Saved data entries
◆ ◆ ◆ ◆ ◆
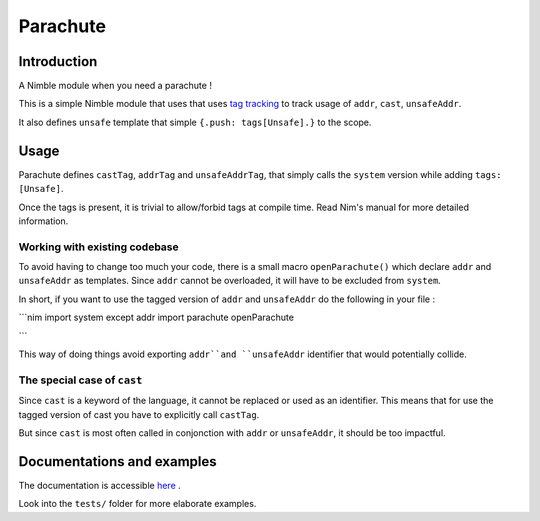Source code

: *********
Parachute
*********

Introduction
#############

A Nimble module when you need a parachute !

This is a simple Nimble module that uses that uses `tag tracking <https://nim-lang.org/docs/manual.html#effect-system-tag-tracking>`_ to track usage of ``addr``, ``cast``, ``unsafeAddr``.

It also defines ``unsafe`` template that simple ``{.push: tags[Unsafe].}`` to the scope.

Usage
#####

Parachute defines ``castTag``, ``addrTag`` and ``unsafeAddrTag``, that simply calls the ``system`` version while adding ``tags: [Unsafe]``.

Once the tags is present, it is trivial to allow/forbid tags at compile time. Read Nim's manual for more detailed information.

Working with existing codebase
******************************

To avoid having to change too much your code, there is a small macro ``openParachute()`` which declare ``addr`` and ``unsafeAddr`` as templates.
Since ``addr`` cannot be overloaded, it will have to be excluded from ``system``.

In short, if you want to use the tagged version of ``addr`` and ``unsafeAddr`` do the following in your file :

```nim
import system except addr
import parachute
openParachute

```

This way of doing things avoid exporting ``addr``and ``unsafeAddr`` identifier that would potentially collide.

The special case of ``cast``
****************************

Since ``cast`` is a keyword of the language, it cannot be replaced or used as an identifier.
This means that for use the tagged version of cast you have to explicitly call ``castTag``.

But since ``cast`` is most often called in conjonction with ``addr`` or ``unsafeAddr``, it should be too impactful.

Documentations and examples
###########################

The documentation is accessible `here <https://clonkk.github.io/parachute/>`_ .

Look into the ``tests/`` folder for more elaborate examples.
◆ ◆ ◆ ◆ ◆
### [Try it]
Find the word "This" in the records and pull out each line that has it.

### [Output below]
This is a simple Nimble module that uses that uses `tag tracking <https://nim-lang.org/docs/manual.html#effect-system-tag-tracking>`_ to track usage of ``addr``, ``cast``, ``unsafeAddr``.
This way of doing things avoid exporting ``addr``and ``unsafeAddr`` identifier that would potentially collide.
This means that for use the tagged version of cast you have to explicitly call ``castTag``.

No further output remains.